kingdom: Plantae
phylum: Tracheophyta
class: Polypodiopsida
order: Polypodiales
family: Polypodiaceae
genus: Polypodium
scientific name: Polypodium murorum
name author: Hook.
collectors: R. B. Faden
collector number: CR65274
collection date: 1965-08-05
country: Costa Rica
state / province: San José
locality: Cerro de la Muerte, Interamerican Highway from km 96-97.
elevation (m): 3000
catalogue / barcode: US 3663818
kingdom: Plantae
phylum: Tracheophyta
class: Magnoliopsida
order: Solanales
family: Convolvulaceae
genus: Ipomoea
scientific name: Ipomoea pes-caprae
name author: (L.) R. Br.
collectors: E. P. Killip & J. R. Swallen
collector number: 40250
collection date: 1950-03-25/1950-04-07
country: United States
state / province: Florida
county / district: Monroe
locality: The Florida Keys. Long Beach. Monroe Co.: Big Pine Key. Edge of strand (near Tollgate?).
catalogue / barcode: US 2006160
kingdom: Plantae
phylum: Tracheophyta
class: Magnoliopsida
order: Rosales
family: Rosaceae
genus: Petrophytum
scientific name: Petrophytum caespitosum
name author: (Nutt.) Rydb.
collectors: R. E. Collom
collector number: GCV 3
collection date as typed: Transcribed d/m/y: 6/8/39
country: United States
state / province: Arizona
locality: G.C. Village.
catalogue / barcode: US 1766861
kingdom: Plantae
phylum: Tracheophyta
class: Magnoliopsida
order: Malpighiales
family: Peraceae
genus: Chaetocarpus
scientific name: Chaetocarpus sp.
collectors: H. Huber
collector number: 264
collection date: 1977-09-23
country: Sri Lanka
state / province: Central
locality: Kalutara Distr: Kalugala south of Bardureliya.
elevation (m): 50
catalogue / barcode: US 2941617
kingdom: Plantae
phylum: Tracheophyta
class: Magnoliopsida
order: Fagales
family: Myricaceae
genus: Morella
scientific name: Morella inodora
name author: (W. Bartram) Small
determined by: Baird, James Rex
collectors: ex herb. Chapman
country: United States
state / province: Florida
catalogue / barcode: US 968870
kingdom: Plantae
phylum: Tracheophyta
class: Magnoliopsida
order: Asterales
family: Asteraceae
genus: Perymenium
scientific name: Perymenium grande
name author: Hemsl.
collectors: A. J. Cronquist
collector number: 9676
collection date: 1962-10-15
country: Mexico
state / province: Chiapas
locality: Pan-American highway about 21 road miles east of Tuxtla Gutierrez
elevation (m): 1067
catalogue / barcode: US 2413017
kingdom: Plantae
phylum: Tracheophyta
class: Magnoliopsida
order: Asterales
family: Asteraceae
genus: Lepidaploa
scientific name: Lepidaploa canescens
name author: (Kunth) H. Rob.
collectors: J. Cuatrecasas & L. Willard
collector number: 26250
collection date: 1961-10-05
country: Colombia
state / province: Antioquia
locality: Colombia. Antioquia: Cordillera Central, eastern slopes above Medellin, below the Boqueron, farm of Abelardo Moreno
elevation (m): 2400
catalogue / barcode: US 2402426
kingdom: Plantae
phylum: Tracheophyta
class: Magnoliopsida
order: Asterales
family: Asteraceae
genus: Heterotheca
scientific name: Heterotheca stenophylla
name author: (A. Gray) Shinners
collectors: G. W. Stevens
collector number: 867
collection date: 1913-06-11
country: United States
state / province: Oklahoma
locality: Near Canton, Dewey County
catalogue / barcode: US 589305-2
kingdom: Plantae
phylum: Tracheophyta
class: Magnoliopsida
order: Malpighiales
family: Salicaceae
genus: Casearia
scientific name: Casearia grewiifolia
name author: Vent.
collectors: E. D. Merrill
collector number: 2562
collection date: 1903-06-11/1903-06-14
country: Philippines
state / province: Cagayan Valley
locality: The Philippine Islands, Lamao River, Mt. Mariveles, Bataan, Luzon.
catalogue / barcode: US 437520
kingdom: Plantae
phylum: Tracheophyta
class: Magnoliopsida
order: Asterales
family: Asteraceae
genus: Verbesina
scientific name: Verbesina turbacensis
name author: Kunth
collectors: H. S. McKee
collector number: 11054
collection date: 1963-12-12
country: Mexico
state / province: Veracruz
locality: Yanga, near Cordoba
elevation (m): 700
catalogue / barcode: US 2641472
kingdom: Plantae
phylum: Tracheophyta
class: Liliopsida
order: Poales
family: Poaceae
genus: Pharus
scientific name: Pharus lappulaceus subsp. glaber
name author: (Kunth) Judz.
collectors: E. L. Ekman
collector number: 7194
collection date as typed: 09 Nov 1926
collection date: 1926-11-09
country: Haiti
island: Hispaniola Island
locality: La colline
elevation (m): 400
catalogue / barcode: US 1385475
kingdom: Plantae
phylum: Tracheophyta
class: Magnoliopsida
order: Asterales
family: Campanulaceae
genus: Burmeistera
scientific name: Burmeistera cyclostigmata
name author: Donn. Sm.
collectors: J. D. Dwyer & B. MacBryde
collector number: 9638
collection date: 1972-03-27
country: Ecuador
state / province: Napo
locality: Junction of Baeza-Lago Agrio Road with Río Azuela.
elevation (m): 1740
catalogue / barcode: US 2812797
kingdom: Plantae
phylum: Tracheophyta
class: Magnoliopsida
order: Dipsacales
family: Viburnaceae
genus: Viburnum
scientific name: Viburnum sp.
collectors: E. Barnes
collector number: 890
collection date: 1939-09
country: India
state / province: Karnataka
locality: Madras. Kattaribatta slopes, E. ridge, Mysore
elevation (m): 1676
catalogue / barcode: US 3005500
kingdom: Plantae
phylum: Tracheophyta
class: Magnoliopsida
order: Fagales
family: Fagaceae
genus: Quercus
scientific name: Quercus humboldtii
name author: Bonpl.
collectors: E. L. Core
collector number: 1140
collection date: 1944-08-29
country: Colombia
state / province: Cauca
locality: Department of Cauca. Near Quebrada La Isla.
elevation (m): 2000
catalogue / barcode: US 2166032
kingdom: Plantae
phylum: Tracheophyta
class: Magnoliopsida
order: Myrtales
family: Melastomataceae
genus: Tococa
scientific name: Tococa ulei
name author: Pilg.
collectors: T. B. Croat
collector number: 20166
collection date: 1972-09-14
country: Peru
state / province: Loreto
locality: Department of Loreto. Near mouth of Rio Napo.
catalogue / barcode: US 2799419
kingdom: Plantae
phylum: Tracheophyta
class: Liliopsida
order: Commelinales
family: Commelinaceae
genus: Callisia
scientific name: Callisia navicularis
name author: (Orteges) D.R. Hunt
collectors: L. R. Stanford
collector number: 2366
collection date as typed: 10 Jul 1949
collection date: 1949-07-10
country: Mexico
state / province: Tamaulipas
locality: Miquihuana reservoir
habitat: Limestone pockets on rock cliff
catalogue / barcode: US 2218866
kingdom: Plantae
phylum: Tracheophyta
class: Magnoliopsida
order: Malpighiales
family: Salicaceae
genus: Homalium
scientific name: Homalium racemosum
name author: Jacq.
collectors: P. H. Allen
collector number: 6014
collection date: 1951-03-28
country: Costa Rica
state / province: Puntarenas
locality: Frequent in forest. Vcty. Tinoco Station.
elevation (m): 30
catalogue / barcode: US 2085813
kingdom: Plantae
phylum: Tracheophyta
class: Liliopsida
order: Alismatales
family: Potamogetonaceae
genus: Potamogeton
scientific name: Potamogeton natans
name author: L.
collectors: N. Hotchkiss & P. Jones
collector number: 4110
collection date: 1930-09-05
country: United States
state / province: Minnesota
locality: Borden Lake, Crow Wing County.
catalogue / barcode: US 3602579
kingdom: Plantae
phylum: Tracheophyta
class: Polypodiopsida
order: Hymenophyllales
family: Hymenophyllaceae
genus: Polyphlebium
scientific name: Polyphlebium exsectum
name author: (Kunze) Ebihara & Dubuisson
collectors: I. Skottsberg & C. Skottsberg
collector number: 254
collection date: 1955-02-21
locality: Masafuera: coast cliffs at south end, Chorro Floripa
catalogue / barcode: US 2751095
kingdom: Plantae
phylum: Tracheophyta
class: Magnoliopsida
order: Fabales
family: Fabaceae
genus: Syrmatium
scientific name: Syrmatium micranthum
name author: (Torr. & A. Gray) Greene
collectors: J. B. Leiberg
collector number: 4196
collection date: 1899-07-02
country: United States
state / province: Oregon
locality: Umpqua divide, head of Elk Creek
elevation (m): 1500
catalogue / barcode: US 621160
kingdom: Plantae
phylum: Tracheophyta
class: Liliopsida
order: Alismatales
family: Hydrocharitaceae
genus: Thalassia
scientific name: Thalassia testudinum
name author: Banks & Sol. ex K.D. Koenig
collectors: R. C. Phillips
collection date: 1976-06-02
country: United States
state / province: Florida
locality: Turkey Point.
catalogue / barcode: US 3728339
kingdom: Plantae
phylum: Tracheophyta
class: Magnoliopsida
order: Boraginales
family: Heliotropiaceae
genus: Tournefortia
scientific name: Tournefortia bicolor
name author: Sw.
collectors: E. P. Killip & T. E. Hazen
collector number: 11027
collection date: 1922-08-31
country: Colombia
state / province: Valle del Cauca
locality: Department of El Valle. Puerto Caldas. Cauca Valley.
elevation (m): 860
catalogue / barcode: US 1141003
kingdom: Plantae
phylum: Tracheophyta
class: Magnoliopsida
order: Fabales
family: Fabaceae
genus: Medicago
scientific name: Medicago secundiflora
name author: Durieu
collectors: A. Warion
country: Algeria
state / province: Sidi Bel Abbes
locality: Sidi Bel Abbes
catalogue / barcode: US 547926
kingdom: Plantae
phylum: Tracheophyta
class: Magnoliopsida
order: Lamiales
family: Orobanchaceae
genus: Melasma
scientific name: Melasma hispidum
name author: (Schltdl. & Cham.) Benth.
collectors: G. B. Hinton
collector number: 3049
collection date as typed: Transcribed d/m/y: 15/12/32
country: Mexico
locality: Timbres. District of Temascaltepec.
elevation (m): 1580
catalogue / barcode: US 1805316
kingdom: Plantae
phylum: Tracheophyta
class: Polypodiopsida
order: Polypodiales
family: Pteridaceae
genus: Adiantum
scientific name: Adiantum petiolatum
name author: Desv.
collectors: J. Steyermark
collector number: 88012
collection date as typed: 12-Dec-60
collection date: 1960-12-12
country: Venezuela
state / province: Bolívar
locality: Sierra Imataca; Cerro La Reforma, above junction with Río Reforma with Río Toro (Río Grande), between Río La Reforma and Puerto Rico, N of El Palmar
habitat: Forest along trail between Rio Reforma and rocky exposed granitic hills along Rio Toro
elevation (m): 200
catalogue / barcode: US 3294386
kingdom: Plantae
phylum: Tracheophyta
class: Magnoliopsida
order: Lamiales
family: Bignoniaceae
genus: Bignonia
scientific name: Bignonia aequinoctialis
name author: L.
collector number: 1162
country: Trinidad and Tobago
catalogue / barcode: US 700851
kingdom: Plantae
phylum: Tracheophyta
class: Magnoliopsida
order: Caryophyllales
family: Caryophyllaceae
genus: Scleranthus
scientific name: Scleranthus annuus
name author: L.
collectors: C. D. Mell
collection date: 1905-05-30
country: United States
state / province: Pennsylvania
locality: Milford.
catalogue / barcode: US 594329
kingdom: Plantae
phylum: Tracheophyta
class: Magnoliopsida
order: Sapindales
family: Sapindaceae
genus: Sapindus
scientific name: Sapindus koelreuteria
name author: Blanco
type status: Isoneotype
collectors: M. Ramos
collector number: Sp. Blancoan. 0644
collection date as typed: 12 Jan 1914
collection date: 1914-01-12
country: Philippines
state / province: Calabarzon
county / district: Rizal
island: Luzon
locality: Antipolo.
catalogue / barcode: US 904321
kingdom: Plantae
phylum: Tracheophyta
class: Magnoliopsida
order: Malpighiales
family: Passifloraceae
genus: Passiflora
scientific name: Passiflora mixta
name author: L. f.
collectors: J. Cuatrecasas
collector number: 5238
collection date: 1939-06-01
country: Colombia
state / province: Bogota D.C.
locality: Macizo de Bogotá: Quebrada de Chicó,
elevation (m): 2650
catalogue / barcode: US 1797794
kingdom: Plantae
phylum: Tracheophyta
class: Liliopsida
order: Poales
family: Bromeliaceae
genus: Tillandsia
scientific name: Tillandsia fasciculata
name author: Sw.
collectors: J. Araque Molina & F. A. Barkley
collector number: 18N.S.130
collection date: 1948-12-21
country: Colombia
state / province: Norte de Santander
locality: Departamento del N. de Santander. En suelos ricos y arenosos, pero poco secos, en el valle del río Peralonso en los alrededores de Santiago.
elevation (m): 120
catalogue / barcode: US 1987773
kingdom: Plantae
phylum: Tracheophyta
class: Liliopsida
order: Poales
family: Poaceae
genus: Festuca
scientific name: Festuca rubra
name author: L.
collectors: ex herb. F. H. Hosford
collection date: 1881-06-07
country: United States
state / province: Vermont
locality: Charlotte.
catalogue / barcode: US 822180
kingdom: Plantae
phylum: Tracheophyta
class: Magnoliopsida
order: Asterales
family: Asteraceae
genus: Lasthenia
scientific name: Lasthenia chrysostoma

What needs to be done: Copy the material above word for word, from its first line up to and including the line with "collector number: GCV 3".

Exercise solution:
kingdom: Plantae
phylum: Tracheophyta
class: Polypodiopsida
order: Polypodiales
family: Polypodiaceae
genus: Polypodium
scientific name: Polypodium murorum
name author: Hook.
collectors: R. B. Faden
collector number: CR65274
collection date: 1965-08-05
country: Costa Rica
state / province: San José
locality: Cerro de la Muerte, Interamerican Highway from km 96-97.
elevation (m): 3000
catalogue / barcode: US 3663818
kingdom: Plantae
phylum: Tracheophyta
class: Magnoliopsida
order: Solanales
family: Convolvulaceae
genus: Ipomoea
scientific name: Ipomoea pes-caprae
name author: (L.) R. Br.
collectors: E. P. Killip & J. R. Swallen
collector number: 40250
collection date: 1950-03-25/1950-04-07
country: United States
state / province: Florida
county / district: Monroe
locality: The Florida Keys. Long Beach. Monroe Co.: Big Pine Key. Edge of strand (near Tollgate?).
catalogue / barcode: US 2006160
kingdom: Plantae
phylum: Tracheophyta
class: Magnoliopsida
order: Rosales
family: Rosaceae
genus: Petrophytum
scientific name: Petrophytum caespitosum
name author: (Nutt.) Rydb.
collectors: R. E. Collom
collector number: GCV 3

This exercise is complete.